Rush H. Limbaugh, a past school board member and friend of Schultz, said at the dinner, "A superintendent is a strange kind of character. He must be a diplomat, a marriage consultant, an educator, a politician and a businessman, among others."
Limbaugh added, "He who receives our admiration tonight has heard our criticisms and bears the marks on him yet. As a board member I saw the problems that faced him from teachers, board members and from citizens. The superintendent must serve as a cushion between all the things that cannot be done and those who insist they can be done."
In 1965, the long-standing school building was renovated and renamed in honor of Schultz.
He spent a major portion of his career in the building that bears his name. He served eight years as high school principal before being named superintendent.
When Schultz was named superintendent on April 28, 1935, his salary was $3,500.
Schultz was superintendent during an unprecedented period of expansion in the school system. From the time he took the office in 1935 until his retirement, enrollment grew from 3,017 pupils to 4,305. The budget increased from $186,614 to $1.7 million.
Lorimier School and Central High School were erected. Immediately before his retirement, Schultz handled the details of a $1.65 million bond issue which built the Central Junior High and added rooms to Jefferson and Alma Schrader schools.
He and his twin brother, Leo Schultz, who was superintendent of schools at Cairo, Ill., were co-authors of a nationally-used textbook on industrial arts, "School and Home Workshop Book." At the time of publication, it was the only book of its kind on the market.

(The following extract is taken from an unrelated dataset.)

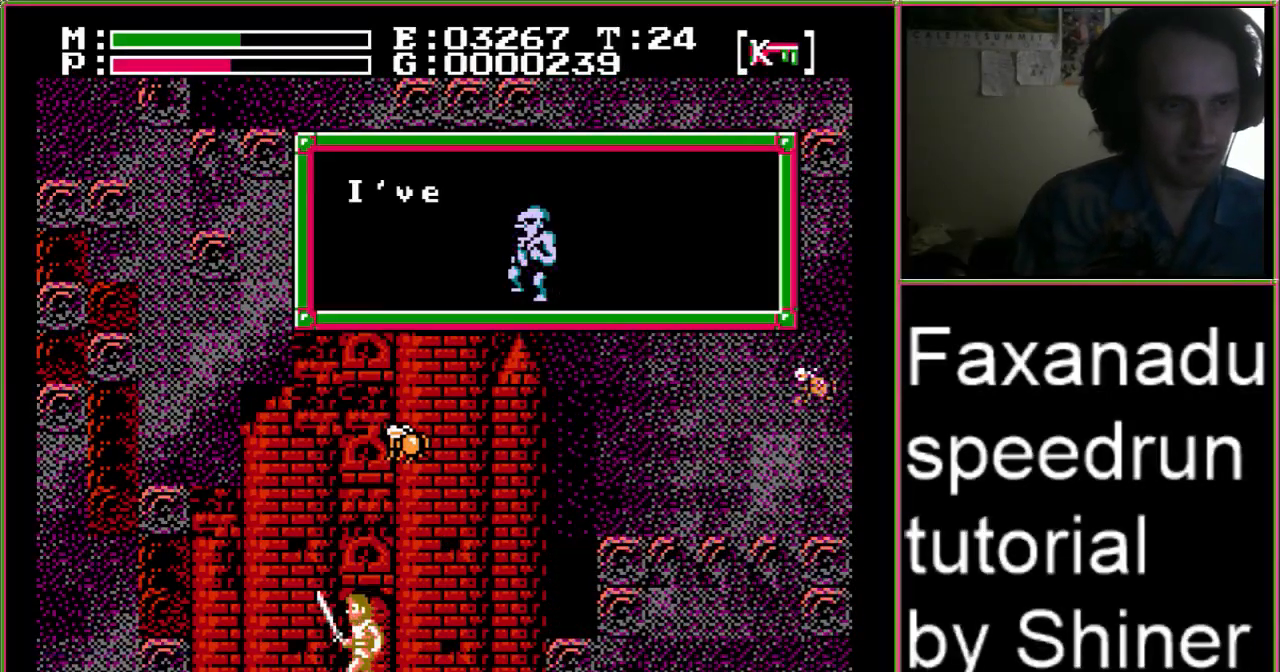
{"dt_ms": 500, "buttons": [], "events": []}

But it was as superintendent that Schultz made his mark on the community.
At the retirement dinner, Limbaugh said: "Did you ever stop to think of the things he must be an expert in? He must administer $2 to $3 million in money each year. He must handle 200 teachers. He must know about the cafeterias. He must know the properties of the school system. He must be an expert on curriculum.
"There are hundreds of details a superintendent must be familiar with and must spend his life with," Limbaugh said.
At the tribute, Schultz said, "I feel I have been most fortunate to have been connected with the Cape Girardeau schools all these years."